AsCAN: Asymmetric Convolution-Attention Networks for Efficient Recognition and Generation

Anil Kag,Huseyin Coskun,Jierun Chen,Junli Cao,Willi Menapace,Aliaksandr Siarohin,Sergey Tulyakov,Jian Ren
2024-11-08
Abstract:Neural network architecture design requires making many crucial decisions. The common desiderata is that similar decisions, with little modifications, can be reused in a variety of tasks and applications. To satisfy that, architectures must provide promising latency and performance trade-offs, support a variety of tasks, scale efficiently with respect to the amounts of data and compute, leverage available data from other tasks, and efficiently support various hardware. To this end, we introduce AsCAN -- a hybrid architecture, combining both convolutional and transformer blocks. We revisit the key design principles of hybrid architectures and propose a simple and effective \emph{asymmetric} architecture, where the distribution of convolutional and transformer blocks is \emph{asymmetric}, containing more convolutional blocks in the earlier stages, followed by more transformer blocks in later stages. AsCAN supports a variety of tasks: recognition, segmentation, class-conditional image generation, and features a superior trade-off between performance and latency. We then scale the same architecture to solve a large-scale text-to-image task and show state-of-the-art performance compared to the most recent public and commercial models. Notably, even without any computation optimization for transformer blocks, our models still yield faster inference speed than existing works featuring efficient attention mechanisms, highlighting the advantages and the value of our approach.
Computer Vision and Pattern Recognition,Machine Learning
What problem does this paper attempt to address?

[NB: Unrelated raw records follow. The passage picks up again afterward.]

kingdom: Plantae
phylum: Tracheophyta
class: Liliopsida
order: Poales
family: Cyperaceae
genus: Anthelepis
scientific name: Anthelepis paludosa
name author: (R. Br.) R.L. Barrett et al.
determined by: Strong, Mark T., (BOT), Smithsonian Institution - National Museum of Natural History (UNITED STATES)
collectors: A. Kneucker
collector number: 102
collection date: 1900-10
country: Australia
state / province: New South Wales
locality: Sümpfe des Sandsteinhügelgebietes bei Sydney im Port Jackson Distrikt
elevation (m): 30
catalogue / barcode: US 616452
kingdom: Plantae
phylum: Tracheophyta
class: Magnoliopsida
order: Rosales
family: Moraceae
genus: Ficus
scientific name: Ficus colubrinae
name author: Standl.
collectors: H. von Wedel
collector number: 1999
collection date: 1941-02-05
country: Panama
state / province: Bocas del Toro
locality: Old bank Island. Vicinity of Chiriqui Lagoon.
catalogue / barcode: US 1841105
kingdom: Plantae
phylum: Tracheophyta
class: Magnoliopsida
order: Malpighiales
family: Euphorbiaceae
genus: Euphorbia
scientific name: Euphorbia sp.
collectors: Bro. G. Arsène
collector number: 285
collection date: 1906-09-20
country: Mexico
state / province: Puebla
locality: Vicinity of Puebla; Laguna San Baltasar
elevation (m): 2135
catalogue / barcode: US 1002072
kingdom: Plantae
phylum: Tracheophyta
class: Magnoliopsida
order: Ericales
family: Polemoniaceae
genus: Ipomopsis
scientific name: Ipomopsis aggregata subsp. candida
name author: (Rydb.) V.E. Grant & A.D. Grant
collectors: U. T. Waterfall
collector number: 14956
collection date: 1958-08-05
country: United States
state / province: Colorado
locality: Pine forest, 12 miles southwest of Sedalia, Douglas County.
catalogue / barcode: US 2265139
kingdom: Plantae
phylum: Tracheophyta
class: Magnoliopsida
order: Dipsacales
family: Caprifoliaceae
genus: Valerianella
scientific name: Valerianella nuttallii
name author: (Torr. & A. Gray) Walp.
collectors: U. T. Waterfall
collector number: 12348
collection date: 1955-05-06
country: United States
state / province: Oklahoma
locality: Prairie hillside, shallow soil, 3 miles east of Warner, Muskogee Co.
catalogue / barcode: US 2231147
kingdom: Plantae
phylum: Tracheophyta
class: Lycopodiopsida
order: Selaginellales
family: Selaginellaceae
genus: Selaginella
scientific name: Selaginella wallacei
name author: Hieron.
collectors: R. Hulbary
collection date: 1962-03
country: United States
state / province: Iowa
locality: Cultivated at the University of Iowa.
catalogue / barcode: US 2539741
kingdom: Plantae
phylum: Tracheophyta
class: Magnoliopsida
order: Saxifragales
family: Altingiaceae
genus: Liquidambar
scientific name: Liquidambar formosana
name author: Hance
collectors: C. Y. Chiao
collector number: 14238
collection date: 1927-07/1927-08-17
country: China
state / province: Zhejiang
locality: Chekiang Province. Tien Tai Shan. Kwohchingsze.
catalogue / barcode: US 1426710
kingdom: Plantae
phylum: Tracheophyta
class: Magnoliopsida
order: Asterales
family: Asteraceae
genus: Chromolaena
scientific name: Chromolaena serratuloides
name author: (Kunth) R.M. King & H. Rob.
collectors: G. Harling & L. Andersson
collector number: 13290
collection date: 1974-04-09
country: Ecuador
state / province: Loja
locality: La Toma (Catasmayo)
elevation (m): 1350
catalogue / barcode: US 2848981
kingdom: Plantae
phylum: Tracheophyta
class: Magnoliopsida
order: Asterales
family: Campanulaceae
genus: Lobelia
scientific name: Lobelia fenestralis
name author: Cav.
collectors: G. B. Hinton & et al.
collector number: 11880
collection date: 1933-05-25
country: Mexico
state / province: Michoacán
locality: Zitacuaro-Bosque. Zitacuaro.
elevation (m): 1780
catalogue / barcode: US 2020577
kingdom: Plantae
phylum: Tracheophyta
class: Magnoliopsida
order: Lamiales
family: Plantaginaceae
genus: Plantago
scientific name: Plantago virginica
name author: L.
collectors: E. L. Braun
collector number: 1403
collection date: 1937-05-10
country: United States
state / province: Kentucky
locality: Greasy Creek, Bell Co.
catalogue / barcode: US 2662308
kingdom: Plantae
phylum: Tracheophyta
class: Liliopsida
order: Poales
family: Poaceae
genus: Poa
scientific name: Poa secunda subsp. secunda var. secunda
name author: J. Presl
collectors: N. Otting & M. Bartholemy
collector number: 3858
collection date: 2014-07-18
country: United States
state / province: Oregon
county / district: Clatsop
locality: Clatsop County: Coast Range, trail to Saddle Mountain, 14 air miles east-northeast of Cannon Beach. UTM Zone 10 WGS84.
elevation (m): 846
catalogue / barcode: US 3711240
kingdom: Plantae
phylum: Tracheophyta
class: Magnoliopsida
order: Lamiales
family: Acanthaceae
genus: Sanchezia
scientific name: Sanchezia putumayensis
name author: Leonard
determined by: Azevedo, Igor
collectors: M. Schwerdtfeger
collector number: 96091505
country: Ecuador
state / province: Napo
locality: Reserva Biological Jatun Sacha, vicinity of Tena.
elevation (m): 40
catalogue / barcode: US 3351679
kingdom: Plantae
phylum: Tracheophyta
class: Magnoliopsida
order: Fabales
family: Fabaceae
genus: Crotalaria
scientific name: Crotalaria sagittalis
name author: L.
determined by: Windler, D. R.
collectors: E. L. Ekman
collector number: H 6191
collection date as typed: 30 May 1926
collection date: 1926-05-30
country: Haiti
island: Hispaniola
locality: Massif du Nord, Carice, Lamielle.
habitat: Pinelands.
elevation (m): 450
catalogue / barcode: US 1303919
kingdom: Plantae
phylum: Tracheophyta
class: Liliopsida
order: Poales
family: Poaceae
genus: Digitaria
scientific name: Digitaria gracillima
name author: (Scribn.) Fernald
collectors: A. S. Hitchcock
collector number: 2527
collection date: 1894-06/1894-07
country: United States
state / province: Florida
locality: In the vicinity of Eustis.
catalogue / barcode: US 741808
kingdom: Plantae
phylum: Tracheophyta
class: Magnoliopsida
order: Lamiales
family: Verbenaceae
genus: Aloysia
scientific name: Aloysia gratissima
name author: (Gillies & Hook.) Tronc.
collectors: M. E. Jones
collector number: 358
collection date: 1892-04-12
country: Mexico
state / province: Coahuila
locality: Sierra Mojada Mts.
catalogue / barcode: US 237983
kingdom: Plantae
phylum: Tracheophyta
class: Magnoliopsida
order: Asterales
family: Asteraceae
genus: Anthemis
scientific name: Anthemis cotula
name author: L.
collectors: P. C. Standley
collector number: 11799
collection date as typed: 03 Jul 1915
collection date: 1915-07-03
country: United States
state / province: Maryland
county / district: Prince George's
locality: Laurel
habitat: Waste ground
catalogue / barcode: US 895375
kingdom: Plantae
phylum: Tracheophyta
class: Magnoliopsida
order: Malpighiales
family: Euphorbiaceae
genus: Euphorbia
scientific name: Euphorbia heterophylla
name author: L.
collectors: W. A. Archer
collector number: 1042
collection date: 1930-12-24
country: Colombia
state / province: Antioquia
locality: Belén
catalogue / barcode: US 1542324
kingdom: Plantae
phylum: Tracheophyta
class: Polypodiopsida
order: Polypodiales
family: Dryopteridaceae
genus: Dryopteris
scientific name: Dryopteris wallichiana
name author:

### What problems does this paper attempt to solve? This paper aims to solve the key decision - making problems in neural network architecture design, especially the combination between convolutional neural networks (CNN) and Transformers. Specifically, the authors propose AsCAN (Asymmetric Convolution - Attention Networks), a new hybrid architecture, to achieve the following goals: 1. **Efficient performance - latency trade - off**: By asymmetrically distributing convolutional blocks and Transformer blocks, the model shows a better balance between performance and inference speed in different tasks. 2. **Support for multiple tasks**: Including image recognition, segmentation, conditional image generation and other tasks, and it can be extended to large - scale text - to - image generation tasks. 3. **Optimization of computing resource utilization**: Even without accelerating and optimizing the attention mechanism, the model can be faster than existing works, demonstrating its efficiency on hardware. 4. **Improvement of training efficiency**: A multi - stage training pipeline is proposed to reduce the training cost of large - scale text - to - image diffusion models. ### Key innovation points - **Asymmetric architecture design**: Use more convolutional blocks in the early stage and more Transformer blocks in the later stage. This asymmetric design helps to better capture local features and global dependencies. - **Applicable to multiple tasks**: It not only performs excellently in image classification tasks, but can also be applied to image generation tasks, such as text - to - image generation. - **Efficient inference speed**: Even without optimizing the attention mechanism, the model can still achieve a faster inference speed. - **Multi - stage training strategy**: By pre - training on a small - scale dataset first and then fine - tuning on a large - scale dataset, the training efficiency is improved and the consumption of computing resources is reduced. ### Conclusion By introducing the AsCAN architecture, this paper successfully solves the performance - latency trade - off problems existing in the current hybrid architectures and shows superior performance in multiple tasks. In addition, the proposed multi - stage training strategy also significantly reduces the training cost of large - scale models.